Donald Trump Planning To ‘Spare No Expense’ To Fix Alaska Earthquake Damage

Large cracks in a road in Alaska following the 2002 earthquake
Alaska Department of Transportation / Getty Images

A massive earthquake hit Alaska, around the major city of Anchorage, early on Friday. The 7.0 magnitude quake resulted in major infrastructure damage, and aircraft bound for Anchorage had to be diverted elsewhere over the damage to the airport runways.

As reported by the Washington Times, President Donald Trump responded to the crisis in his usual way: With a message over Twitter. Aside from offering blessings to the people of Alaska as they recover from this disaster, he also added that the government will give whatever it takes to fix any damage.

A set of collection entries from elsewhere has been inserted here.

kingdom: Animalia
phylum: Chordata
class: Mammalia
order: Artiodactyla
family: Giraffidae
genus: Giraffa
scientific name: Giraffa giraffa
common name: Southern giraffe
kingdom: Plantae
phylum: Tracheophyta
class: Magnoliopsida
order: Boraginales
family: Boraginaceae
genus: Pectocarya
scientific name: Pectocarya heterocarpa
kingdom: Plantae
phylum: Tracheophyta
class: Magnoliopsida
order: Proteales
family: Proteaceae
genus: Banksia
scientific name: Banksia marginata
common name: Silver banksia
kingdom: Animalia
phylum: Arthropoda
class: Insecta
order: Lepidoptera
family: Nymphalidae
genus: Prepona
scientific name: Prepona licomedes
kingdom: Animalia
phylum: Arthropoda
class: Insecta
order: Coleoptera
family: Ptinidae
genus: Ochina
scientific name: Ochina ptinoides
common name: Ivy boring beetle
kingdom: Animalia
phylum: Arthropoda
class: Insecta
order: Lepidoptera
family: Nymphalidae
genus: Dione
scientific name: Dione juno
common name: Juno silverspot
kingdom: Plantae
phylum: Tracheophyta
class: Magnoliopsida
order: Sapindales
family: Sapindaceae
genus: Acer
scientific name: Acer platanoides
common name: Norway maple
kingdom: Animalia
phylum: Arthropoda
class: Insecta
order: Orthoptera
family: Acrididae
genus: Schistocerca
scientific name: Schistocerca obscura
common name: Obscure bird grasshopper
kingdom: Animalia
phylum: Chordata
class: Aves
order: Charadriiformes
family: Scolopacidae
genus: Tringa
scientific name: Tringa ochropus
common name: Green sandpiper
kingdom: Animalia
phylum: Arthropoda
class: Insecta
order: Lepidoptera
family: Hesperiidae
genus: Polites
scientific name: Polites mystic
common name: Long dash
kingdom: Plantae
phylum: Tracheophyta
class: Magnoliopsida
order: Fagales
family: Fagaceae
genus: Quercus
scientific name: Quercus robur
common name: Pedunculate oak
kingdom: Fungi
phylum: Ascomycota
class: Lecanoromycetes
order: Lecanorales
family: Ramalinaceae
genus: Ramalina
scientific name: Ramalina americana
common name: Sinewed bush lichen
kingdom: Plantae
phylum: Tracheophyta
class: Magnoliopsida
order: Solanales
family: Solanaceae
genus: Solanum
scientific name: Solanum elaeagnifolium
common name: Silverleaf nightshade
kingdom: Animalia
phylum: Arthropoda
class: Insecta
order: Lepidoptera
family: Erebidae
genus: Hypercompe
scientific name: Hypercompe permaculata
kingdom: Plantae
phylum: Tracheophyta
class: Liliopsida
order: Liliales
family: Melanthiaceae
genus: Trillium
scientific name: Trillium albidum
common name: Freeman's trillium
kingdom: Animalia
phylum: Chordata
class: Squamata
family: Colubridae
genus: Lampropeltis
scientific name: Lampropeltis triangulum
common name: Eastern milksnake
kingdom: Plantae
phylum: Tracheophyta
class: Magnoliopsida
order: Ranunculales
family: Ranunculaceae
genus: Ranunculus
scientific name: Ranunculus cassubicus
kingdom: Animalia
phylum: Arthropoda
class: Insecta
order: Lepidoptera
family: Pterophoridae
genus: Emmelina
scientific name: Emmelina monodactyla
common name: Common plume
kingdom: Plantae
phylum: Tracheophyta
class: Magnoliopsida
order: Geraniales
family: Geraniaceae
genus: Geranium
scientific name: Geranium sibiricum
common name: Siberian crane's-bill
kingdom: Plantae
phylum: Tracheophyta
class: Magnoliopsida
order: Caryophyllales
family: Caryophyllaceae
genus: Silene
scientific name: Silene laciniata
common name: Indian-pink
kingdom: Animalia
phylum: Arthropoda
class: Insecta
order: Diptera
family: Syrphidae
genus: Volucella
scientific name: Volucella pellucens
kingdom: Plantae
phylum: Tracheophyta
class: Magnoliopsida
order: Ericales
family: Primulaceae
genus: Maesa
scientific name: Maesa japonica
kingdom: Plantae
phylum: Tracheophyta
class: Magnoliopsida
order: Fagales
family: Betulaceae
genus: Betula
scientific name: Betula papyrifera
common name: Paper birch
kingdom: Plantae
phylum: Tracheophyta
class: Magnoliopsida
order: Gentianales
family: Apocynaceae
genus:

“To the Great people of Alaska. You have been hit hard by a ‘big one,'” Trump tweeted. “Please follow the directions of the highly trained professionals who are there to help you. Your Federal Government will spare no expense. God Bless you ALL!”

Vice President Mike Pence also shared a message of support for Alaskans.

“We are with you Alaska. Our prayers are with you. God Bless,” he tweeted. And White House press secretary Sarah Huckabee Sanders also chimed in.

“We are praying for the safety of all Alaskans!” she tweeted.

Trump is currently in Buenos Aires, Argentina, where he is attending the G20 summit with other major world leaders.

Shortly after the quake hit the northern state, the USGS released the somewhat non-comforting news that Alaska could experience up to 1,000 aftershocks in the 24 hours following. There is approximately a 78 percent chance of at least 23 aftershocks measuring over 5.0 on the Richter scale in the space of the next week, according to CNN.

The USGS has also estimated the sheer dollar value loss that comes with the destruction of infrastructure and homes in the state. There is a 35 percent chance that the losses will tally up to between $100 million to $1 billion, with a 25 percent chance that the losses will be more than $1 billion.

The airport at Anchorage, Ted Stevens International Airport, has been able to reopen since the earthquake, with flights both arriving and departing from the airport. Passengers making use of the airport have been warned that they could experience delays. Alaskan Airlines have issued a statement that travel waivers will be given out to passengers who are severely affected by the delays.

Plenty of other residents are being affected by wide spread power outages following the quake. According to Alaska’s Municipal Light and Power, between 7,000 and 10,000 ML&P customers were left without power. Despite this, ML&P tweeted that there was no damage to generation infrastructure, and that crews had been dispatched to get the grid back online.